The macro take care to know the exact space used by the locals and need to know the first and last local.
Quote
ZEROLOCAL64 MACRO firstlocal:REQ,lastlocal:REQ
Local etiquette1,etiquette2
Lea r10,firstlocal ;462f95ee90
add r10,sizeof firstlocal
lea r11,lastlocal ;462f95ee80
sub r10,r11 ;R10 the count of bytes
;R10 count in QWORD,R11 in byte --- invoke memset,addr lastlocal,0,r10d
mov R11,R10
AND R10,0FFFFFFFFFFFFFFF8h ;R11 max 7
SUB R11,R10
shr R10,3 ;div 8
lea rax,lastlocal
.if R10 != 0
etiquette1:
mov qword ptr [rax],0
add rax,8
dec R10
jnz etiquette1
.endif
.if R11 != 0
etiquette2:
mov byte ptr [rax],0
inc rax
dec R11
jnz etiquette2
.endif
ENDM
Little modify : change @@: by etiquette1(2)
AND R10,0FFFFFFFFFFFFFFF8h instead of AND R10,0FFFFFFFFFFFFFFF0h,win one more qword
After more tests ,just work firstlocal and lastlocal can be the same if there is only one local
Yves,
LOCAL v1 :YMMWORD
LOCAL v2 :XMMWORD
LOCAL v3 :QWORD
LOCAL v4 :DWORD
LOCAL v5 :WORD
LOCAL v6 :BYTE
If the first LOCAL is aligned correctly, all of the following are as well.
Quote from: TouEnMasm on April 21, 2021, 01:30:50 AMneed to know the first and last local.
If you write your own PROLOGUE, you don't need the first and last local. Even if you rely on the standard frame, only the
last local is needed.
Attached is a testbed, no MasmBasic, just plain Masm64 SDK as developed by Hutch (I get the impression that
uses ... does not work, though - see last line of the proc).

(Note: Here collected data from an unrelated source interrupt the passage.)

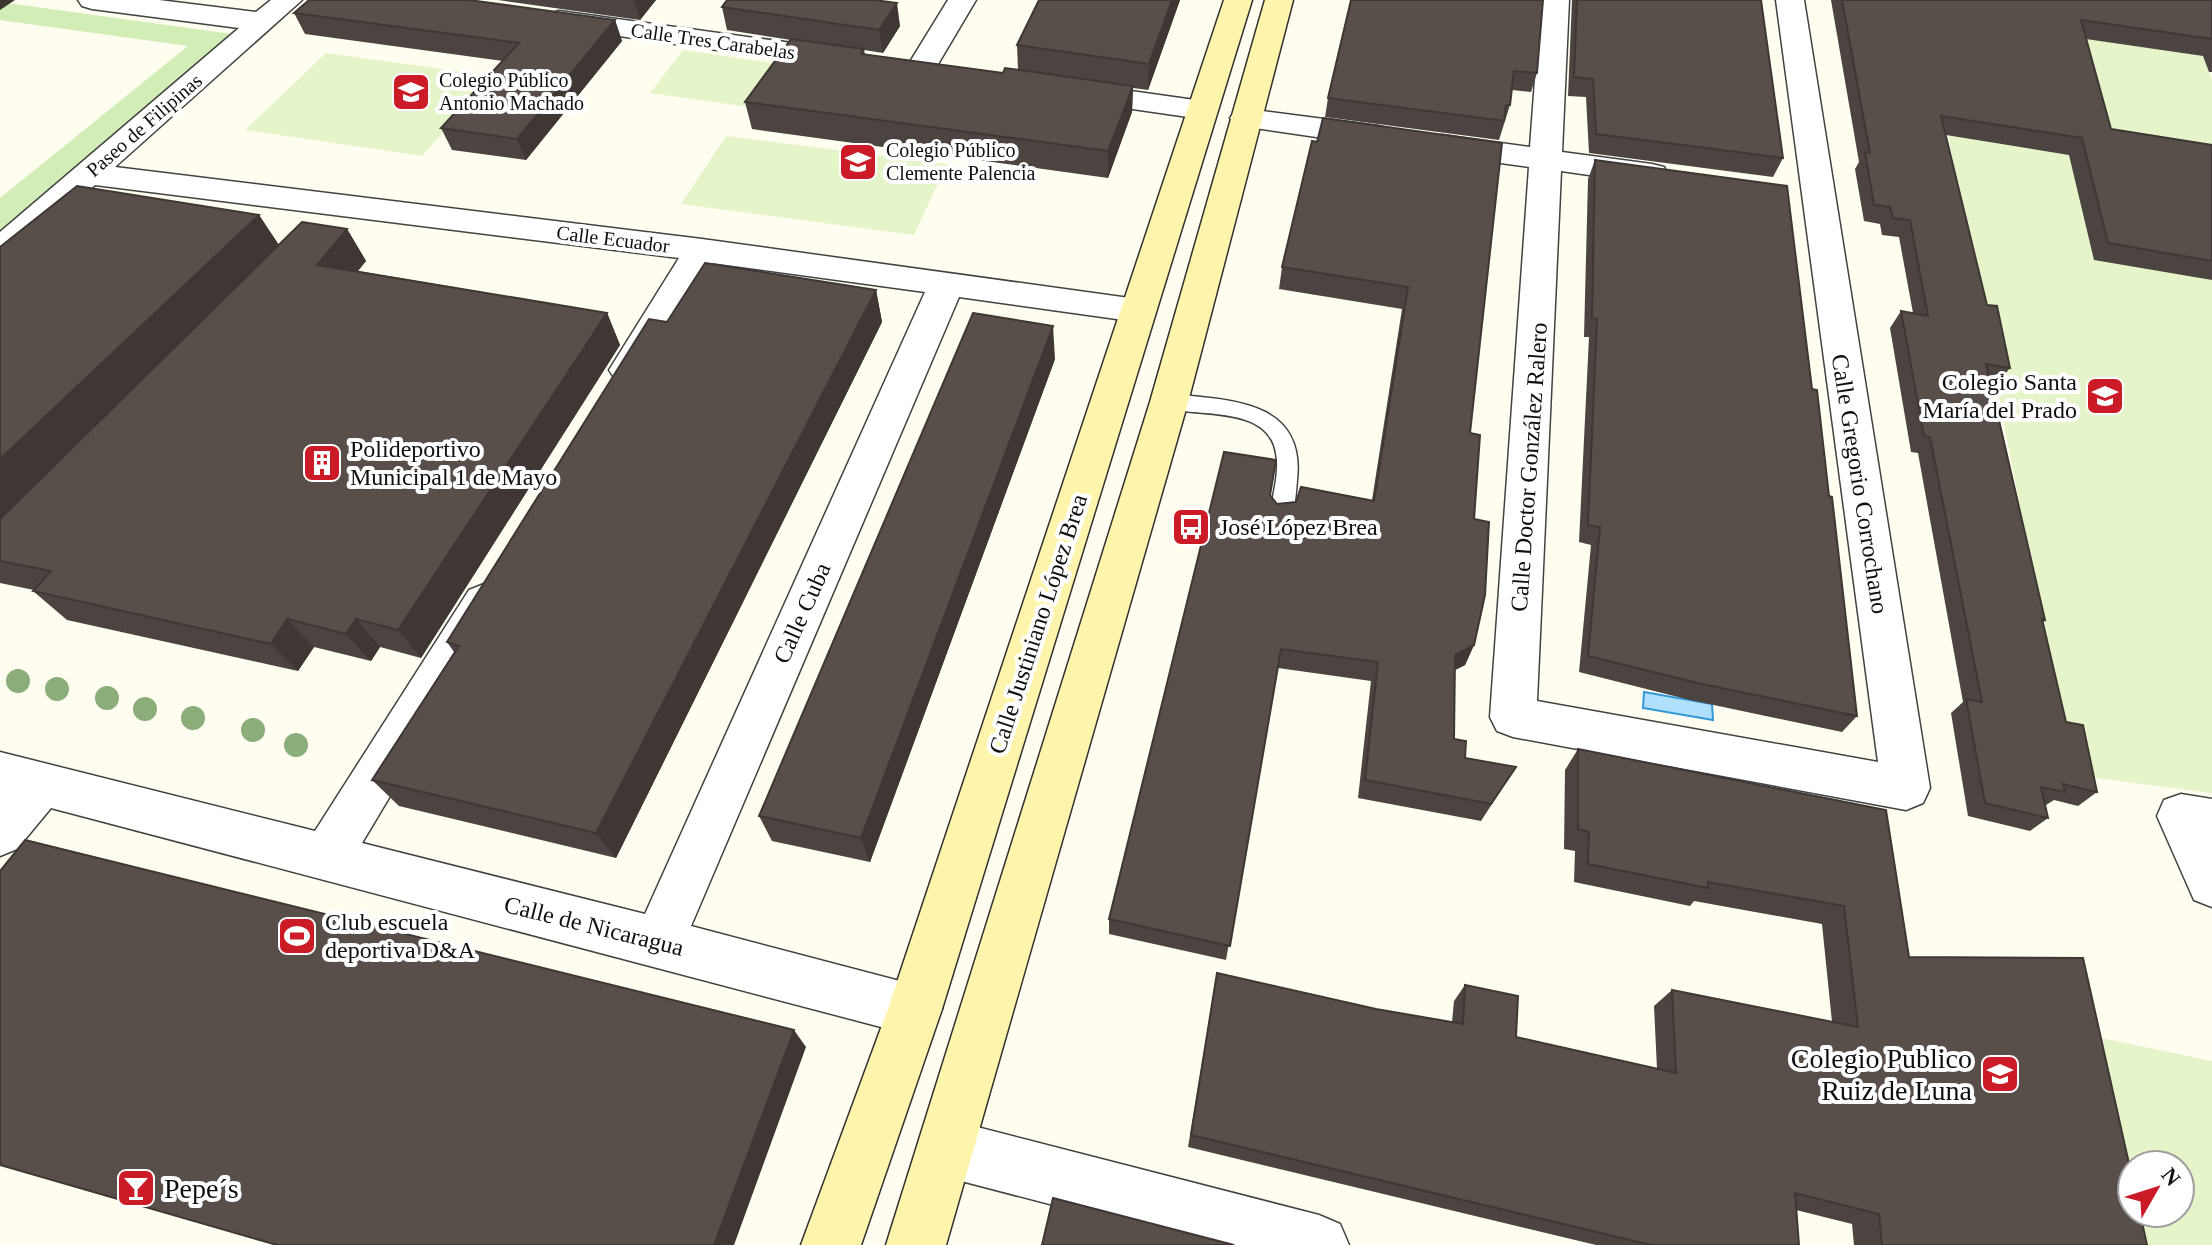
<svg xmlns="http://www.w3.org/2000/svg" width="2212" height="1245" font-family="'Times New Roman',serif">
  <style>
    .green { fill: #d3edb6 }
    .pitch { fill: #e5f4c9; fill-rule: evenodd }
    .water { fill: #b0e0fb; stroke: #3198d8; stroke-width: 2 }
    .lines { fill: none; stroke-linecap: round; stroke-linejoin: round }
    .lane-casing { stroke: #424242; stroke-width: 3 }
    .street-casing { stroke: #424242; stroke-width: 3 }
    .secondary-casing { stroke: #313131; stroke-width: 3 }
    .lane { fill: #fff; fill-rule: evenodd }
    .street { fill: #fff; fill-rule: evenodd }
    .secondary { fill: #fff4ab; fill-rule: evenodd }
    .tree { fill: #8aad7a }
    .wall { fill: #4c4440 }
    .shaded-wall { fill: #3e3734 }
    .building { fill: #584f4a; stroke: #3e3734; stroke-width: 2 }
    .labels { text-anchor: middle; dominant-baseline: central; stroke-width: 8; stroke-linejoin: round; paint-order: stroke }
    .far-street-label { font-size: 20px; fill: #0f0f0f; stroke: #fff }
    .far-poi-label { font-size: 20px; fill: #0f0f0f; stroke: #fff; text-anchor: start }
    .poi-label { font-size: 24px; fill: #0f0f0f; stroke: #fff; text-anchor: start }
    .street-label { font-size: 24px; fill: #0f0f0f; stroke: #fff }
    .near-poi-label { font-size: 28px; fill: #0f0f0f; stroke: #fff; text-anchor: end }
  </style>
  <rect width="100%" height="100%" fill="#fffcf0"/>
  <path class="green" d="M0,2l232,32 -232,198v-34l188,-152 -188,-26z"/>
  <path class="pitch" d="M2070,36l133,20 9,24v84l-113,-19z
    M683,50l97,14 -31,43 -99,-14z
    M326,53l168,23 -72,80 -177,-26z
    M1948,135l264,43v615l-140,-18z
    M726,136l221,28 -33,71 -233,-31z
    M2072,1032l140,29v184h-94zM2132,1165h48v48h-48z"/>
  <path class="water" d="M1644,692l68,12 1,16 -70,-12z"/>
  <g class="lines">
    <defs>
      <path id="lane" d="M1169,394c59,6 137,5 128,86 -1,13 -2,30 -8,42h-16l-3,-6c2,-20 10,-43 6,-63 -8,-49 -80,-35 -114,-46l-3,-5z"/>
      <path id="street" d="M78,0h81l97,12 15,-12h31l-187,167 587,72 449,62 5,9 -5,9 -13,3 -179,-25 -268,629 243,64 8,19 -8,19 -19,8 -864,-228 -34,41 -17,7v-104l315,79 154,-241 15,-6 15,6 7,12 -144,241 283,71 280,-622 -213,-29 -71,116 -13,4 -13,-4 -6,-9 70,-112 -584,-73 -83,73 -12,3v-29l239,-204 -147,-19 -10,-3z
        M948,0h28l-45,76h-22l-4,-6z
        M1541,0h28l-7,152 90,12 12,3 4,7 -4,7 -12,3 -91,-13 -24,530 341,61 -102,-762h28l126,788 -7,15 -17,7 -393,-73 -16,-6 -7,-14 39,-550 -87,-12 -11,-3 -5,-7 5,-7 11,-3 88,12z
        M559,11l284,39 11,3 4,6 -4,6 -11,3 -294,-42 -4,-6 4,-6z
        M1074,83l128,18 11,2 5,7 -5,7 -11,2 -139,-20 -4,-7 4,-7z
        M1246,109l132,17 11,3 5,7 -5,7 -11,3 -143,-21 -5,-7 5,-7z
        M2181,794l31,5v108l-18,-7 -37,-84 7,-16z
        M946,1119l373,96 21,9 9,21h-143l-260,-68 -20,-9 -9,-20 9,-20z"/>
      <path id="secondary" d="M1224,0h28l-310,1009 -81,236h-60l87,-236z
        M1265,0h28l-105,402 -242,843h-60l264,-843z"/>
    </defs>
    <use href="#lane" class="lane-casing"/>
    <use href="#street" class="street-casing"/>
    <use href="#secondary" class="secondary-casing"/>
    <use href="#lane" class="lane"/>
    <use href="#street" class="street"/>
    <use href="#secondary" class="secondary"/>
  </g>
  <g class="tree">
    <circle cx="18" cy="681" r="12"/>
    <circle cx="57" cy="689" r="12"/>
    <circle cx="107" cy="698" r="12"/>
    <circle cx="145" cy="709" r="12"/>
    <circle cx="193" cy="718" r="12"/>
    <circle cx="253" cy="730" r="12"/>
    <circle cx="296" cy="745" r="12"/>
  </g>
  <path class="wall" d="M498,0h158l-16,20z
    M1039,0h141l-32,90 -15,-2 -1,24 -24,66 -356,-49 -7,-27 46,-62 -64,-10 -5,-23 178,19 -17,27 -19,-3 1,4 138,19 15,-3 -1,-25z
    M1351,0l186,73 -6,19 -19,-2 -2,15 -11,35 -174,-23 3,-19z
    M1572,0h189l22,158 -10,19 -184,-24 -3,-56 -18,-1z
    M1831,0h381v72h-3l-6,-16 -117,-17 25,90 101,16v135l-118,-20 -25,-105 -123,-20 41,170 23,63 -14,17 -6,-1 55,236 -2,3 23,99 31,70 -19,14 -24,-6 -8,5h-1l3,13 -18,13 -62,-15 -17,-103 12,-11 -45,-249 -7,-1 -21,-124 11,-17 12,2 -14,-76 -17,-2 -2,-11 -16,-3 -9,-52 4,-7z
    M294,13l321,7 7,21 -96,119 -74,-10 -11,-22 62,-67 -198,-27z
    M1317,142l185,1 -32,290 4,86v126l-9,20 -10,5 -1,69 11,19 51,9 -35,54 -123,-23 13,-117 -93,-13 -52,292 -117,-26v-15l161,-424 7,9 95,-4 30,-191 -123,-20 3,-22z
    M1595,160l217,229 17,107 28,220 -15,16 -152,-32 -111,-28 12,-127 -12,-3 10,-205h-5l4,-158z
    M259,215l20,30 68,-16 19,32 -8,10 249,42 13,32 -199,313 -41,-11 -9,14 -57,-14 -16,24 -231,-51 -34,-29 1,-1 -34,-7v-336z
    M876,290l6,32 -266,536 -217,-52 -27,-26 82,-128 -7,-10 220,-320z
    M1055,359l-185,503 -98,-21 -13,-25z
    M1578,749l308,61 23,147 238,288h-293l-2,-21 -56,-14 3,35h-203l-408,-98 29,-174 159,36 76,13 2,-21 11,-16 51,52 141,32 -3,-63 18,-16 160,32 -10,-98 -128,-23 -4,5 -116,-24 1,-31 -11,-2 1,-79z"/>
  <path class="shaded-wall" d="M0,0h15l-15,10z
    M634,0h22l-16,20z
    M1172,0h8l-32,90 1,-26z
    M897,3l3,23 -17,27 -4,-23z
    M615,20l7,21 -96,119 -9,-21z
    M1133,86l-1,26 -24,66v-27z
    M259,215l21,32 -280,275v-63z
    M347,229l19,32 -29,35 -20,-31z
    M876,290l6,32 -266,536 -20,-25z
    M607,313l13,32 -199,313 -23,-28z
    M1053,326l2,33 -185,503 -9,-24z
    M287,619l27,28 -16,24 -27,-27z
    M356,619l24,28 -9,14 -25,-27z
    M1474,645l-9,20 -18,9 8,-19z
    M794,1030l12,17 -72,198h-20z"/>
  <path class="building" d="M309,0h160l146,20 -98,119 -76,-11 78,-85 -225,-30z
    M727,0h147l23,3 -18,27 -157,-23z
    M1039,0h133l-23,64 -132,-19z
    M1351,0h192l-6,73 -23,-2 -4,34h-4l-2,16 -176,-23z
    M1577,0h184l22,158 -187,-24 -3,-55 -19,-2z
    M1842,0h370v39l-131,-19 30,109 101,16v116l-104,-18 -26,-105 -141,-22 46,189 10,1 13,62 -24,-4 59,256 -3,-1 24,103 17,3 14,67 -34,-8 2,8 -24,-5 7,31 -63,-15 -19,-104 16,3 -52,-265 -6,-1 -23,-125 27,5 -18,-96 -17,-2 -3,-11 -16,-2 -9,-53 5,1z
    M791,39l73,10 -3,5 142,19 2,-5 128,18 -25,65 -363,-49z
    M1323,118l179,25 -32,290 10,2 -6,84 15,3 -4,73 -11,50 -19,10 -1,84 12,2 -1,17 51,9 -25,37 -126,-24 13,-118 -97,-13 -51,297 -121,-27 115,-467 52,8 -6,35 7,9 19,-2 5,-15 73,14 34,-214 -126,-20 30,-126 5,1z
    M1595,160l192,26 25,203 5,1 12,106 3,1 25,219 -155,-32 -114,-28 12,-129 -12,-2 9,-206 -5,-1z
    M77,186l182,29 -259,244v-212z
    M302,222l45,7 -30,36 290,48 -209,317 -42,-11 -10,15 -59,-15 -16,25 -238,-53 18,-20 -51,-10v-42z
    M705,263l171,27 -280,543 -224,-53 87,-134 -12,-4 202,-323 18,3z
    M973,313l80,13 -192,512 -102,-22z
    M1578,749l308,61 23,147 174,1 49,219v36h8l7,32h-265l-3,-31 -84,-21 4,52h-148l-460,-110 26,-162 159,36 87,15 2,-39 53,11 -2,41 160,36 -4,-83 186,37 -14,-121 -136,-24v6l-120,-24 1,-32 -11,-3z
    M25,840l769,190 -80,215h-437l-277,-80v-294z
    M1053,1198l181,47h-192z"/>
  <defs>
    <symbol id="school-square" viewBox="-11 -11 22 22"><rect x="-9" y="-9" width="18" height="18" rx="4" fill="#cb1b26" stroke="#fff"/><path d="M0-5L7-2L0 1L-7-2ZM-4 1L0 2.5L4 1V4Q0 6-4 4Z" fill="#fff"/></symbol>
    <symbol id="building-square" viewBox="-11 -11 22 22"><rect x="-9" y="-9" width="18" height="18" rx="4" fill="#cb1b26" stroke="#fff"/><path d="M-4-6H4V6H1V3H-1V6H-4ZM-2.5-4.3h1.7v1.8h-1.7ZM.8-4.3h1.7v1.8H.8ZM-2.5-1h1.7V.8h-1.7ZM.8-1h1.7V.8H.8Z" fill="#fff"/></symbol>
    <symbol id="bus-square" viewBox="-11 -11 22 22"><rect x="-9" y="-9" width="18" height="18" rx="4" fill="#cb1b26" stroke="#fff"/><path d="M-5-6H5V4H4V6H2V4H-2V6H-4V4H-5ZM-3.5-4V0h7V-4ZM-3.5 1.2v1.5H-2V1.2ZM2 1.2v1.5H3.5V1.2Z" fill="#fff"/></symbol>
    <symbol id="stadium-square" viewBox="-11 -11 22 22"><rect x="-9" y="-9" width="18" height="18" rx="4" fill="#cb1b26" stroke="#fff"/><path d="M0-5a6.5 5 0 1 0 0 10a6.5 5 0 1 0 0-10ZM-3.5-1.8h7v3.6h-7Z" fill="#fff"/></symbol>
    <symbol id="bar-square" viewBox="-11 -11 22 22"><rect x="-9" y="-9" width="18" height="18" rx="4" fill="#cb1b26" stroke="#fff"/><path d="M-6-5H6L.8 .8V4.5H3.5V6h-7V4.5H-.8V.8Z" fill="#fff"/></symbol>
  </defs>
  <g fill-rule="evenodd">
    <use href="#school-square" x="389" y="70" width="44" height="44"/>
    <use href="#school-square" x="836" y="140" width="44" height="44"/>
    <use href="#school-square" x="2083" y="374" width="44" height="44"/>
    <use href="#building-square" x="300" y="441" width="44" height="44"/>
    <use href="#bus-square" x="1169" y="505" width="44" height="44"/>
    <use href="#stadium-square" x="275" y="914" width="44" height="44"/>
    <use href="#school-square" x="1978" y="1052" width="44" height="44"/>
    <use href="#bar-square" x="114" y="1166" width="44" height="44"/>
  </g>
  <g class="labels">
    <g class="far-street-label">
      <text transform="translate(713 41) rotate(8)">Calle Tres Carabelas</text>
      <text transform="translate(144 125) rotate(-41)">Paseo de Filipinas</text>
      <text transform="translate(613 239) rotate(7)">Calle Ecuador</text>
    </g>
    <g class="far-poi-label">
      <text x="439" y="80">Colegio Público<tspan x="439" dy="23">Antonio Machado</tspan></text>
      <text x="886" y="150">Colegio Público<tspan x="886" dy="23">Clemente Palencia</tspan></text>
    </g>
    <g class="poi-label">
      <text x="2077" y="382" text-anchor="end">Colegio Santa<tspan x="2077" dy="28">María del Prado</tspan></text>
      <text x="350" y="449">Polideportivo<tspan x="350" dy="28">Municipal 1 de Mayo</tspan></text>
      <text x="1219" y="527">José López Brea</text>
      <text x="325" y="922">Club escuela<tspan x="325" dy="28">deportiva D&amp;A</tspan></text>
    </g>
    <g class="street-label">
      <text transform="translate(1529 467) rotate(-86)">Calle Doctor González Ralero</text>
      <text transform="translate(1860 484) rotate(81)">Calle Gregorio Corrochano</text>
      <text transform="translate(802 613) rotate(-66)">Calle Cuba</text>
      <text transform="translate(1038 624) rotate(-72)">Calle Justiniano López Brea</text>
      <text transform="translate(594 926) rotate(14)">Calle de Nicaragua</text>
    </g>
    <g class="near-poi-label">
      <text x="1972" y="1058">Colegio Publico<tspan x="1972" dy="32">Ruiz de Luna</tspan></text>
      <text x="164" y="1188" text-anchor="start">Pepe´s</text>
    </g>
  </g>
  <g transform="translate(2156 1189) rotate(51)"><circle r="38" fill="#ffffff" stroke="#9f9f9f" stroke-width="2"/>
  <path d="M0-6L14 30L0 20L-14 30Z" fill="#cb1b26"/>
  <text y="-12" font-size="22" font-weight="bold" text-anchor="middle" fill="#0f0f0f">N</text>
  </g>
</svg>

mytest proc uses rsi rdi rbx arg1, arg2
Local rc:RECT
Local v1, v2
Local b1:BYTE
I don't have a use for doing it but to clear locals, I doubt that you can improve from REP STOSB. All you need to know is the start address and length. You should be able to do this in a stack frame design.
Quote from: hutch-- on April 28, 2021, 09:08:17 PM
I don't have a use for doing it but to clear locals, I doubt that you can improve from REP STOSB. All you need to know is the start address and length. You should be able to do this in a stack frame design.
I use
and qword ptr [rax], see above. The advantage is that rcx (i.e. the first argument) is not needed, as in rep stosb (and it might be a tick faster).
If
uses is not implemented, can you issue a warning?